DÉCLARATIONS DE SÉNATEURS — Les promesses brisées du Canada
3 juin 2026
Honorables sénateurs, je prends la parole, comme je le fais souvent, pour attirer l’attention sur un autre problème au sujet duquel je cherche des réponses depuis près de trois ans.
Le problème dont je parle ne se limite pas à l’emplacement des bureaux des contrôleurs des armes à feu. Il ne s’agit pas non plus de savoir si le gouvernement a respecté son engagement de nommer des contrôleurs des armes à feu résidents dans les trois territoires. Il s’agit de quelque chose de beaucoup plus troublant. Il s’agit de l’incapacité répétée du Canada à donner suite à ses propres conclusions, à honorer ses propres engagements et à répondre aux attentes qu’il crée.

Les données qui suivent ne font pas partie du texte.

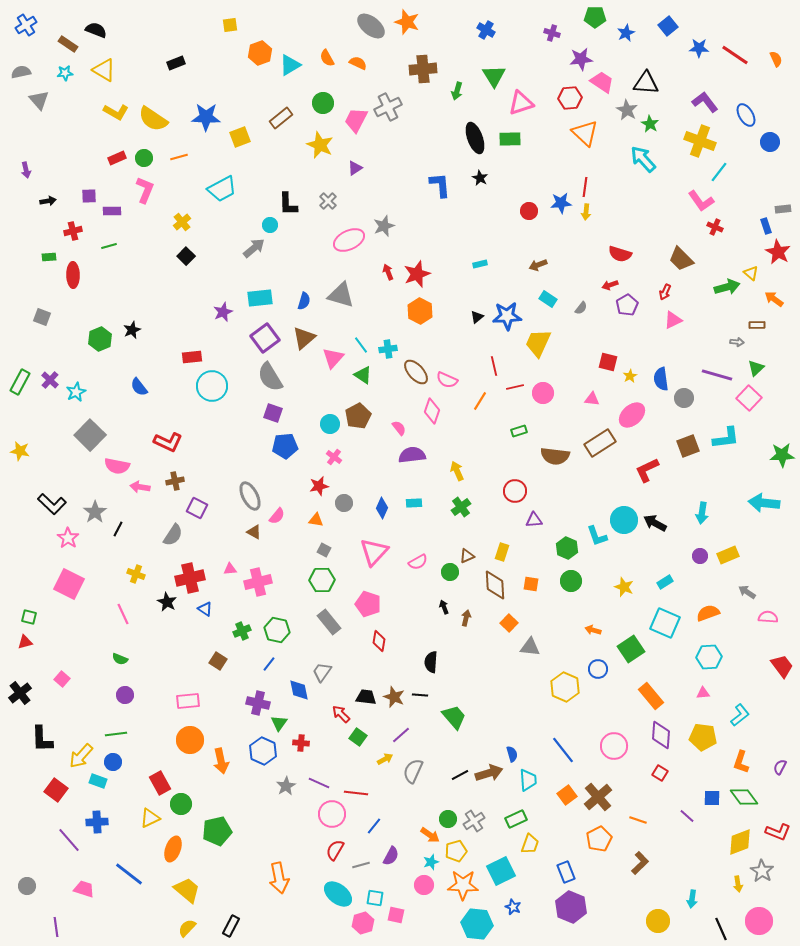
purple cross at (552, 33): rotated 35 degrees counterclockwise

La pire injustice, ce n’est pas que les peuples autochtones n’ont pas été entendus, c’est qu’ils l’ont été pendant des générations. Leurs paroles existent. Les preuves existent. Les recommandations existent. Les engagements existent. L’article 35 de la Loi constitutionnelle, les traités historiques et modernes, la Déclaration des Nations Unies sur les droits des peuples autochtones, les appels à l’action de la Commission de vérité et réconciliation et les appels à la justice de l’Enquête nationale sur les femmes et les filles autochtones disparues et assassinées existent.
Les peuples autochtones ne devraient pas avoir à relever les injustices, à prouver leur existence, à proposer des solutions, puis à passer des générations à plaider pour que les gouvernements remplissent les obligations qu’ils ont déjà reconnues à cet égard.

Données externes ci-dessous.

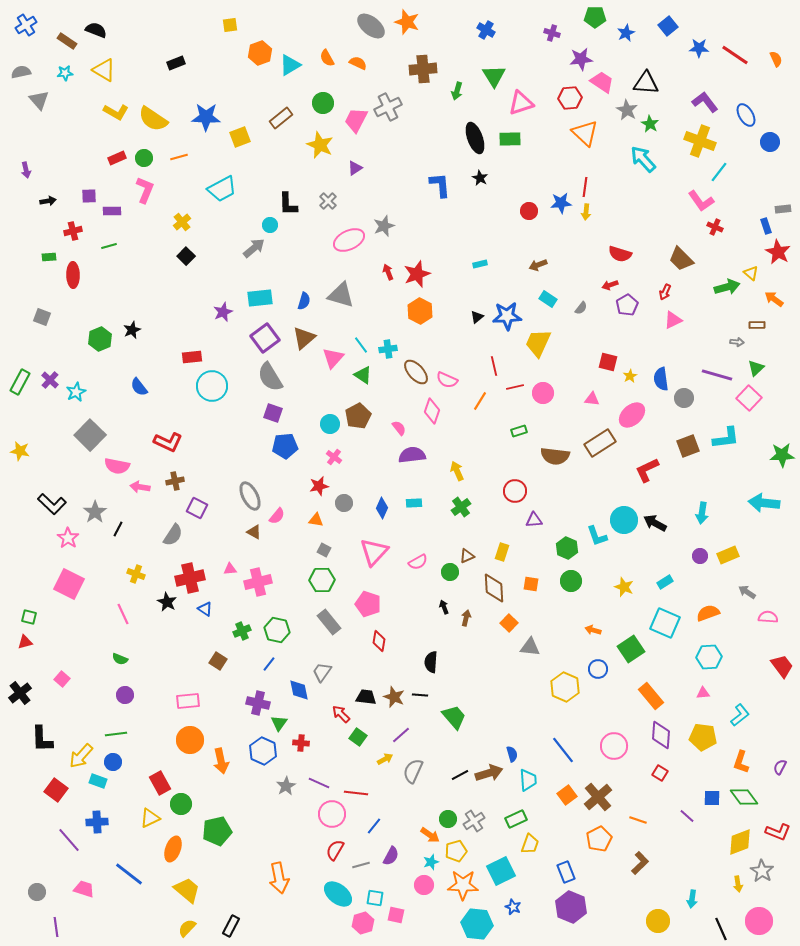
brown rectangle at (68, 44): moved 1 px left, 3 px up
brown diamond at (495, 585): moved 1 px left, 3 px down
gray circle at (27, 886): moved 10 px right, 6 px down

Un engagement ne devrait pas nécessiter une vie de militantisme pour se concrétiser. La réconciliation ne peut pas signifier que les peuples autochtones portent à la fois le fardeau de souffrir de l’iniquité et celui d’exiger sa correction.
Trop souvent, on remercie les peuples autochtones pour leurs témoignages, leur résilience, leur patience et leur partenariat. La gratitude sans action devient toutefois une autre sorte de retard. Quand ces retards font suite à des décennies de témoignages, d’enquêtes, de rapports et de promesses, ils cessent d’être administratifs; ils deviennent une façon de perpétuer les préjudices, aggravent les traumatismes intergénérationnels et érodent la certitude que justice sera un jour rendue.
J’ai du mal à trouver du réconfort dans le mot « réconciliation », non pas parce que je remets en question son importance, mais parce c’est devenu un terme de convenance, dans bien des cas. Il figure dans les discours, les stratégies, les rapports et les annonces. On l’invoque pour signaler des progrès et de bonnes intentions. On l’utilise sans exiger d’action ni de responsabilité.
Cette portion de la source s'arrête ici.